Mock Caldecott in my Classroom

This year, I am doing  Mock Caldecott with my 5th graders. It is the first time I am doing this and it is something my Head of School suggested to me. I am so glad that she did! This has been so much fun and we only just got started!

The objective of this long-term project is to have students decide, as a class, which newly published book should be awarded the Caldecott Award. It is great because students get to really investigate and analyze picture book illustrations while following a certain criteria that the Caldecott judges use when they decide on a winner.

To start out, I told my students what we were doing and shared with them a website called Calling Caldecott. This is a website where people are discussing books and determining which books they think should win and why. It is a really great resource and we keep referring back to it. I emailed this link to students and for homework, they were to reply to me with three books they think should be in the running.

The next day, I made a list of seven books that we are going to study and eventually choose one winner from. It turns out that the students all seemed to pick similar books. There were only 1 or 2 books that didn't make our list of seven. Unfortunately, I must keep our seven nominations confidential, so I cannot share that list with you here.

After we made the list of seven and put it on a big piece of chart paper, we looked at past winners. I had a few in my classroom library and found others in the public library. The librarian was able to give me a pamphlet with the list of winners from 1938-2011!

We read the article, "Can We Get These Folks a Sticker, Please?" and discussed exactly why illustrators like Eric Carle, Tomie DePaola and Dr. Suess never won a Caldecott. It helped us to determine our first set of criteria: The illustrations must be original and unique. Because those illustrators mentioned have their own style, all of their illustrations essentially look the same and therefore, do not qualify as "unique" and "original". Isn't that interesting?! It was a really great discussion!

My plan for the next lesson is to look at the range of winners, from earlier years to more recent, and discuss the changes in time and how that might influence who wins. I will ask questions like, "What do you think impressed people in 1942 when Make Way for Ducklings was awarded?" "Why would that not impress people now, in 2015?" "What advantages do illustrators have now as opposed to those who were illustrating books in the 1950's?" "Do you think it would be more of a challenge to win the 2015 Caldecott or the 1938 Caldecott and why? 
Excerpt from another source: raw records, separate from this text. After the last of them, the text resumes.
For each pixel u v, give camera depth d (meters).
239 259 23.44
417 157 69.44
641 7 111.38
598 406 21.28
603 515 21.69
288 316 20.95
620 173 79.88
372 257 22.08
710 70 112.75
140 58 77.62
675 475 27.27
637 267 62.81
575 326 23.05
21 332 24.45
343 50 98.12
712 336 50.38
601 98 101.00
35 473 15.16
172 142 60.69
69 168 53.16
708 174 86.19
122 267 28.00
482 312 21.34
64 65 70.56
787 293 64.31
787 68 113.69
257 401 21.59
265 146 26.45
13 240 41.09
Next, we will look at our nominations and decide who we think is most unique. I plan on making a chart that lists the books and then the criteria we are judging them on. I will make a check mark for each and then that will help us when we have to decide on one. We will be using a 4 point scale and the criteria is: Technique is original and unique, Pictorial interpretation of the story, theme or concept, Appropriate style to the story, Illustrations help set the mood and tone & Excellence in appealing to child audience. 

Another aspect of this is read aloud and Guest Readers - which I absolutely LOVE! We will be reading each of these books to help bring the illustrations to life. My Head of School will be a guest reader as well as some parents. I might even have their 4th grade teacher come in as well!

There is so much you can do with this project! I hope you will consider doing this in your classroom. 

Caldecott Winner for 2015 will be announced on February 2, 2016 at the McCormick Place in Chicago.